Treatment of peritonitis

If an inflammatory process of the peritoneum occurs, the necessary therapy should be carried out only in a hospital, otherwise negative consequences are possible (hemoperitoneum, or accumulation of blood that can spread throughout the body). Treatment of peritonitis at the first stage involves taking antifungal drugs or using antibiotic injections. The course lasts 2 weeks. Painkillers are used to relieve pain.

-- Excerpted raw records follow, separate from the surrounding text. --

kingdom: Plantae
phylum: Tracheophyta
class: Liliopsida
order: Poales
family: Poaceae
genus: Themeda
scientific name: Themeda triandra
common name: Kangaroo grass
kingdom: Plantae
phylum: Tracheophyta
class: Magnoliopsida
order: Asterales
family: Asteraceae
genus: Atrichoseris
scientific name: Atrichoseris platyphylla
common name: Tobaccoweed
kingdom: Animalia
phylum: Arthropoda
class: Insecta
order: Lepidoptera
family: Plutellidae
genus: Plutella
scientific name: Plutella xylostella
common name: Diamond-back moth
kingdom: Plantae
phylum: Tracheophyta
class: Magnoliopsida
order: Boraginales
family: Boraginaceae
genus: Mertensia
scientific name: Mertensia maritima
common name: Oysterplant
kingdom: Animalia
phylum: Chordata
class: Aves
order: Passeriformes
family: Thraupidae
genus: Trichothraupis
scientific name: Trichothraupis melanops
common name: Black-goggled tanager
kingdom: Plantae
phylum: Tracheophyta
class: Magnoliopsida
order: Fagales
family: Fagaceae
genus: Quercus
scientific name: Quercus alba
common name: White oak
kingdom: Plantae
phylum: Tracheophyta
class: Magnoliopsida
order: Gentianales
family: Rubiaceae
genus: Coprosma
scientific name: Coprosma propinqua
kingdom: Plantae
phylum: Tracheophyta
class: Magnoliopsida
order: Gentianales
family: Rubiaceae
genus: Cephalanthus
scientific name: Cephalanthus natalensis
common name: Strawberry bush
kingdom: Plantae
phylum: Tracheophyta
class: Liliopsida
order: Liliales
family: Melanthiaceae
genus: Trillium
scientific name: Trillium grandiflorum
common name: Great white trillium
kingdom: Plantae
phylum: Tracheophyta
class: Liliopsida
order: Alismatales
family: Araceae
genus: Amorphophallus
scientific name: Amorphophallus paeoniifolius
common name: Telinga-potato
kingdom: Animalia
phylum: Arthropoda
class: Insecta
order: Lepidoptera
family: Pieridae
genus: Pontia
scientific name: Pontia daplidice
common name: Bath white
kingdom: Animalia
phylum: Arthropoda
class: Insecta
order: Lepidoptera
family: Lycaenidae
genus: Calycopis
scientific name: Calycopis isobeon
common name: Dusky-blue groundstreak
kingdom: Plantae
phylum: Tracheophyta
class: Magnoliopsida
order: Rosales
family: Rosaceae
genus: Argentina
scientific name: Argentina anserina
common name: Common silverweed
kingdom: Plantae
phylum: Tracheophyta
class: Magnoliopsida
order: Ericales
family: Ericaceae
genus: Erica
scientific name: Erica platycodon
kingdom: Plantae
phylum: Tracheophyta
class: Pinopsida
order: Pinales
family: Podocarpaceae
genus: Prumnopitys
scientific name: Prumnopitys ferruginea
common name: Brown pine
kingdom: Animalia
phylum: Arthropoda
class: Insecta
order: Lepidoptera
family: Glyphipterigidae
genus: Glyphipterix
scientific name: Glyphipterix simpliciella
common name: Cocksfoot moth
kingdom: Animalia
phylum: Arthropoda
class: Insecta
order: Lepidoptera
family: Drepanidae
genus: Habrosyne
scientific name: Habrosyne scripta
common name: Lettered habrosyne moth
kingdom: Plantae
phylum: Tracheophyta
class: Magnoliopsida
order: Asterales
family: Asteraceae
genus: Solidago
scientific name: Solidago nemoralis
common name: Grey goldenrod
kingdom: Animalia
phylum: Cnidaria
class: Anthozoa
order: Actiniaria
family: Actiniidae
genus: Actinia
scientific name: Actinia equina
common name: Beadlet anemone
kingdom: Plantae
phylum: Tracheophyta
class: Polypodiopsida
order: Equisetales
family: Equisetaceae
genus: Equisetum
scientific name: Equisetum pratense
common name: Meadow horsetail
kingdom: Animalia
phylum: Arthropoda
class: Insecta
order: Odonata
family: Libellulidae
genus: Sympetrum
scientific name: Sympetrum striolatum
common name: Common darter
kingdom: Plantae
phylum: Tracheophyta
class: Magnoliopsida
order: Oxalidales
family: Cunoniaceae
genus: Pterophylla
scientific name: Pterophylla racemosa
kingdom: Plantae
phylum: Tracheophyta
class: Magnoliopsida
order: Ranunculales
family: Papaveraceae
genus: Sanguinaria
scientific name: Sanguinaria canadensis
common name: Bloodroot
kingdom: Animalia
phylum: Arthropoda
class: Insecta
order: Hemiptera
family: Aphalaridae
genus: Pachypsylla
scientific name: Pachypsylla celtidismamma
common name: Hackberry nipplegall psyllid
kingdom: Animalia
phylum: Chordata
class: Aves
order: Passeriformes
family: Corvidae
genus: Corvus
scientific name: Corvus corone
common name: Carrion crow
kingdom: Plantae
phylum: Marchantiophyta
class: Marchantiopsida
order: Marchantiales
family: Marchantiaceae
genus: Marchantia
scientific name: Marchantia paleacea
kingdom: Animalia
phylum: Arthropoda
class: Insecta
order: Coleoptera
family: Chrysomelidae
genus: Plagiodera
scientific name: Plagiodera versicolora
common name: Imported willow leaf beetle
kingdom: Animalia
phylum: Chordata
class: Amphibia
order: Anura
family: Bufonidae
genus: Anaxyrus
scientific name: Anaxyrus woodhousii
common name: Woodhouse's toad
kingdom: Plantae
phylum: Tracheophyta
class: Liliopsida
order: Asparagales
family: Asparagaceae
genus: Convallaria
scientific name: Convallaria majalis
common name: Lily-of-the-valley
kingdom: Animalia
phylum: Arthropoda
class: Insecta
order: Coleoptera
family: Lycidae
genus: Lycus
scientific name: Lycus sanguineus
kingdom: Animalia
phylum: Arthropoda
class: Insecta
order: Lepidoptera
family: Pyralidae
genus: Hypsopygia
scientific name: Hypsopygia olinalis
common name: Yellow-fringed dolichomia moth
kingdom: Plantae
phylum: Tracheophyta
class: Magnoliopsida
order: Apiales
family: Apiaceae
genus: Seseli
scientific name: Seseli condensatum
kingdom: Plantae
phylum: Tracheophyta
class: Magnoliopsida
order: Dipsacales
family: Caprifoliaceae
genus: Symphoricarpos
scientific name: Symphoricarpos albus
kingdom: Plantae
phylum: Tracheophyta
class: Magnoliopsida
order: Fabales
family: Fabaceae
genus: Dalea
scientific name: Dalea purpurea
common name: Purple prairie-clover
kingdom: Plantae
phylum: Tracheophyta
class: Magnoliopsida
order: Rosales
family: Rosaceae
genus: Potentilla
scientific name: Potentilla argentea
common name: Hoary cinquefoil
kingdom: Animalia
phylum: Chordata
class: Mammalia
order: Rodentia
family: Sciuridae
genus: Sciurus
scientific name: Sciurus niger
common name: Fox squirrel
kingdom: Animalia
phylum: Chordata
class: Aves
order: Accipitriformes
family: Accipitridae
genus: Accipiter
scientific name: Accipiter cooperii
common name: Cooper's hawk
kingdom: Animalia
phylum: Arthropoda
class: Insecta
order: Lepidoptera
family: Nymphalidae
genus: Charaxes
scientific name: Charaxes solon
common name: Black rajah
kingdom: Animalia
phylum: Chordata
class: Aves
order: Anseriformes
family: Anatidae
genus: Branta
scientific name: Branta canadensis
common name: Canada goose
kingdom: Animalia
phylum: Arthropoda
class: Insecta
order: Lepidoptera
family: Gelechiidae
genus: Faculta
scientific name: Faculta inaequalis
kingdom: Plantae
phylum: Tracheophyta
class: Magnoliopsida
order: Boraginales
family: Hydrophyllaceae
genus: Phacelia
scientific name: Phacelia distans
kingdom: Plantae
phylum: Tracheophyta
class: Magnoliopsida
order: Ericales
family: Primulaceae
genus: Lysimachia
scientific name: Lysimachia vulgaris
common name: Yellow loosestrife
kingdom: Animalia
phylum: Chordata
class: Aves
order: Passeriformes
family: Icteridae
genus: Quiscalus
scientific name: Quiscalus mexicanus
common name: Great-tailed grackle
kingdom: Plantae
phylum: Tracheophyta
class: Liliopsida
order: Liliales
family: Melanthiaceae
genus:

Some patients have trouble digesting food and will need to be fed through a tube inserted into the stomach through the nose or through surgery. In some cases, multiple dangerous abscesses (cavities filled with pus) occur in the peritoneum, which will require surgery using ultrasound, which is often performed under local anesthesia.

Diet after peritonitis

After surgery, the patient is fed through a tube - by introducing a nutrient mixture. At the end of the rehabilitation period, the doctor may allow a full diet. The definition of diet depends on the underlying cause of the disease. Meals after peritonitis should be small, frequent and include:

  • slimy porridge;
  • pureed foods;
  • lean meats;
  • dairy products;
  • jelly;
  • yesterday's bread;
  • vegetables that do not contain coarse fiber;
  • scrambled eggs.

The diet prohibits the use of:

  • smoked, salted, pickled products;
  • chocolate;
  • tea, coffee.

Rehabilitation after peritonitis

In the postoperative period, problems may arise that are associated with normal bowel function, severe pain, and the development of purulent complications. To avoid such troubles and have a favorable prognosis for recovery, rehabilitation after peritonitis is necessary, including:

  • hourly assessment of the state of pulse rate, respiration, diuresis, venous central pressure;
  • constant monitoring of the patient,
  • warming the patient to body temperature;
  • infusion therapy with colloid solutions;
  • early restoration of intestinal motility;
  • ventilation of the lungs for 72 hours;
  • administration of glucose solution;
  • prevention of pain syndrome.

Video: peritonitis in children

Attention! The information presented in the article is for informational purposes only. The materials in the article do not encourage self-treatment. Only a qualified doctor can make a diagnosis and give treatment recommendations based on the individual characteristics of a particular patient.